By the looks of it, both accounts readily follow back accounts that follow them. As such, they both follow very many new accounts, and the age distributions graphs of accounts they follow look very similar to the above. There is a clear overlap between their followers and followed.

PartisanDE is a relatively new account (about a year and a half old), whereas NewsCompact is six years old, and has built up a following, apparently in spurts, during that time, as illustrated below.

We decided to dig a little deeper into what these accounts were doing, so we set up a script to follow just the two accounts. The script received tweets from those accounts, and tweets where either of the accounts were mentioned (retweeted, replied to, quoted, or @mentioned). We allowed the script to run for a few days, and then took a look at the data it had gathered.

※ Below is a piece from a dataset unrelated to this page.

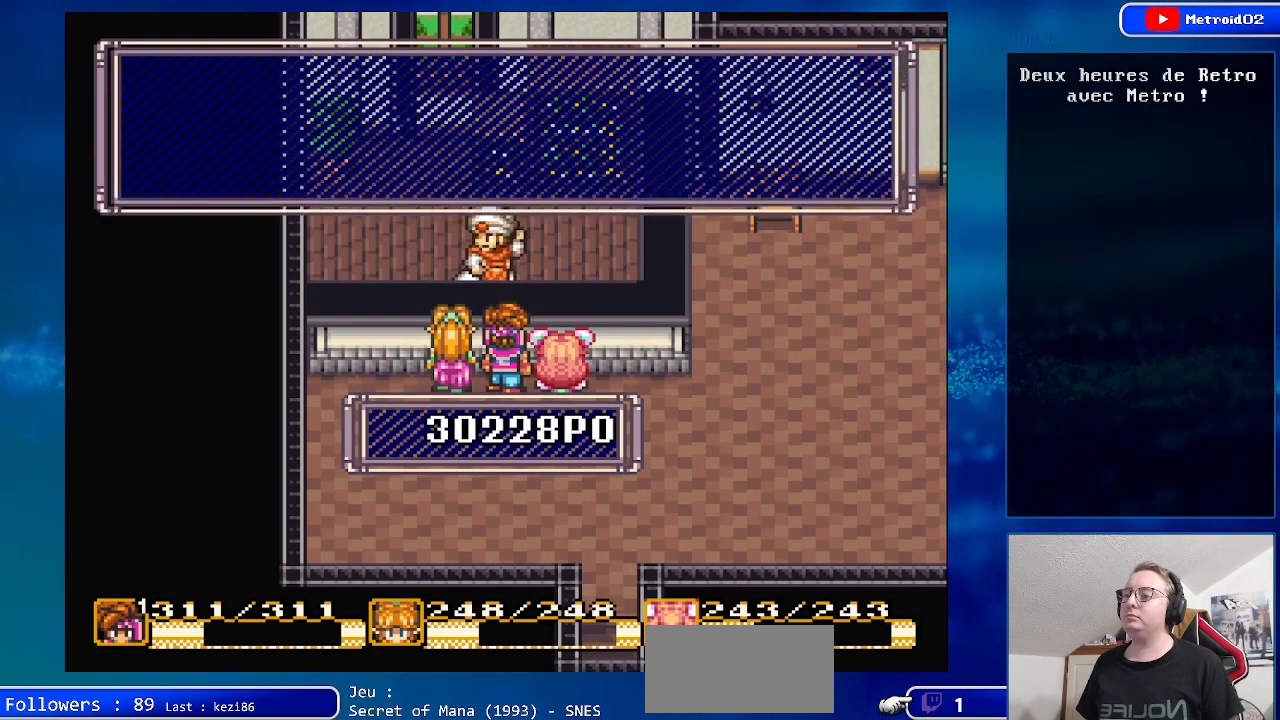
{"buttons": [], "events": [[117, "X", "down"], [267, "X", "up"], [350, "X", "down"], [483, "X", "up"]]}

Visualizing the retweets interactions captured by our script shows that the accounts received engagement from largely separate sources, with a few (rather high volume) accounts (in between the two in the visualization below) interacting with both.

Mapping interactions with tweets gives this visualization:

In the above, tweets are denoted by the nodes with 8-digit numerical labels. Tweet IDs are much longer, so the node labels only contain the last 8 digits of the actual tweet ID (for readability). The thick blue lines denote tweets from PartisanDE. The thick brown lines denote tweets from NewsCompact. This visualization shows that, by-and-large, each tweet received engagement from a separate group of users, with only slight overlap – i.e. each published tweet received engagement (retweets) from a separate, unique group of accounts. This is especially obvious for the pink, green, and orange portions of the above graph.

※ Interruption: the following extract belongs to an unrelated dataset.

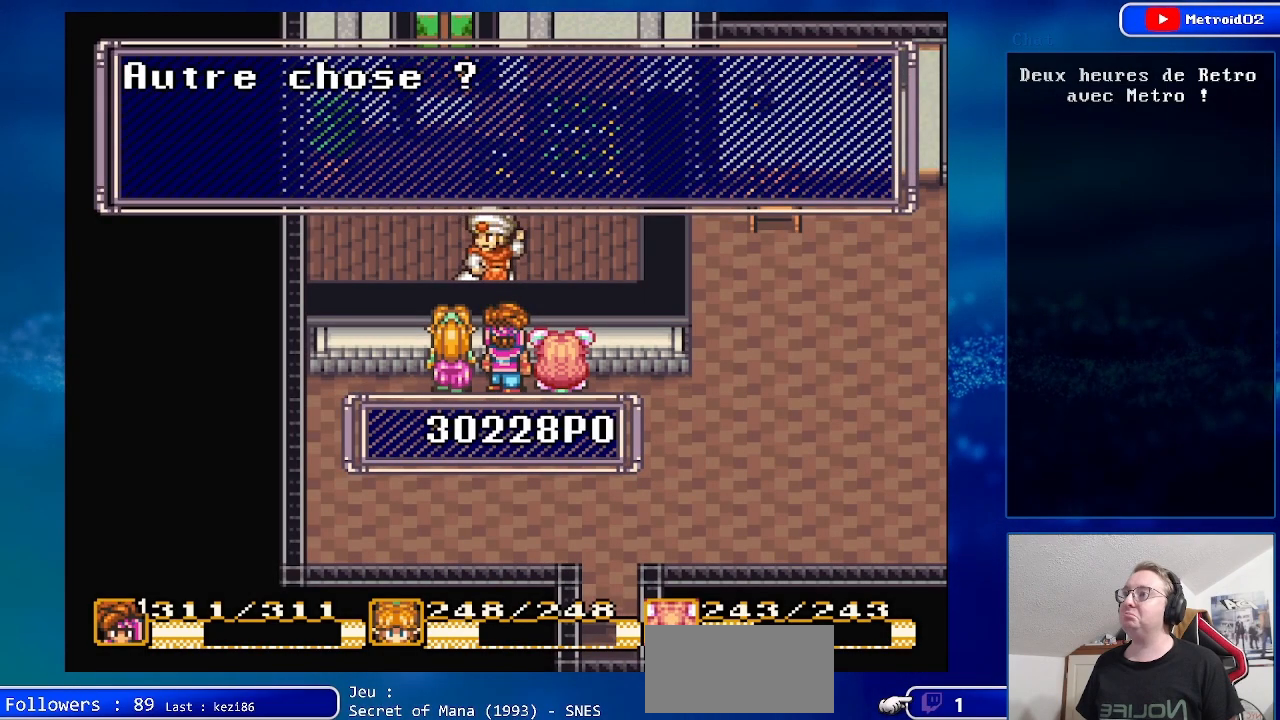
{"buttons": [], "events": [[83, "X", "down"], [200, "X", "up"], [317, "X", "down"], [433, "X", "up"]]}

In addition to plenty of engagement from “completely legitimate” pro-leave, football fan, father of two sons, love Europe, hate the EU profiles, we found that plenty of content from these two accounts was also being amplified by accounts that looked like they shouldn’t be engaging with that content. In one example, we witnessed accounts with Korean, Japanese, Arabic, and continential European language profiles, and accounts self-identifying as US Trump supporters retweeting content about Tommy Robinson. We took a look at the details of all accounts that had engaged with NewsCompact and PartisanDE in the collected data, and found quite a variety of Twitter profiles. Here are some examples.

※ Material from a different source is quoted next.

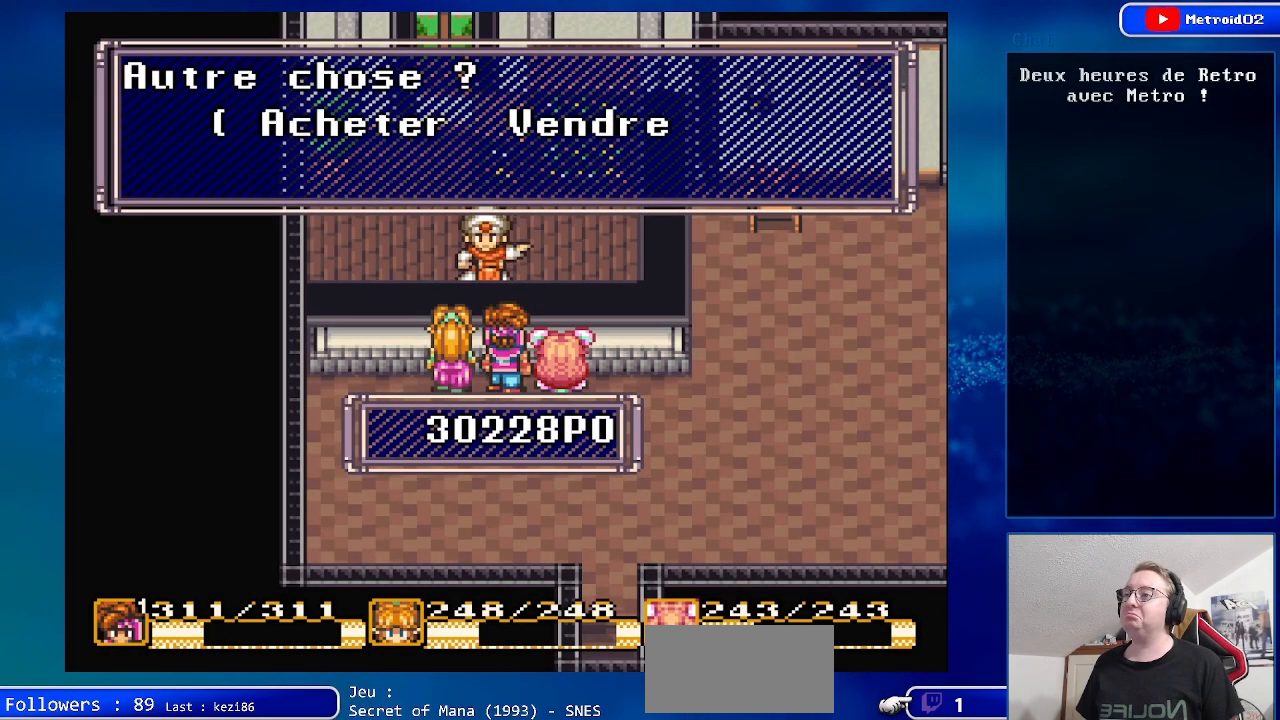
{"buttons": [], "events": [[33, "X", "down"], [150, "X", "up"], [250, "X", "down"], [367, "X", "up"]]}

We found several Korean language accounts that have published a very large number of tweets, like this one:

We found several Japanese accounts, including this one that that likes to frequently retweet McDonalds Japan, and content about Freemasons:

We found accounts that tweet a lot about crypto currencies, like this one:

We found this sockpuppet account that has a Finnish-looking name, is supposedly based in Paris. The account retweets content in a huge variety of languages.

The avatar picture on the JukkaIsorinne account successfully reverse-image searched directly on Google.

We also found this account that identifies as Indian, and has a keen interest in Russian military hardware:

Hopefully the above examples paint a picture of the variety of accounts that engage with NewsCompact and PartisanDE. All of these accounts retweeted highly political content related to the EU. However, this isn’t really the interesting part of the story. By sorting the list of accounts in our dataset by creation date, we found 200 accounts that were created on the 20th and 21st May 2019 (this Monday and Tuesday, so two days ago at time of writing). I uploaded a full list of the user IDs of these accounts to my github repo. Here’s a small random selection of them:

All of these accounts retweeted the same tweet from PartisanDE. The tweet includes a video stamped with the logo (the official campaign operation for the “leave” side of Brexit during the 2016 referendum):

As you may have noticed from the image above, at the time of writing, this tweet had received 388 retweets. Two hundred of those retweets came from the new accounts identified in this research. Most of the new accounts were similar. They mostly didn’t have followers or accounts following them, and had only published a handful of tweets. Here’s one example:

The accounts retweeted a variety of completely different content, and it is fairly obvious that they belong to a “purchase retweets” service. This indicates that PartisanDE paid for a service to retweet at least one of their politically motivated tweets at least 200 times.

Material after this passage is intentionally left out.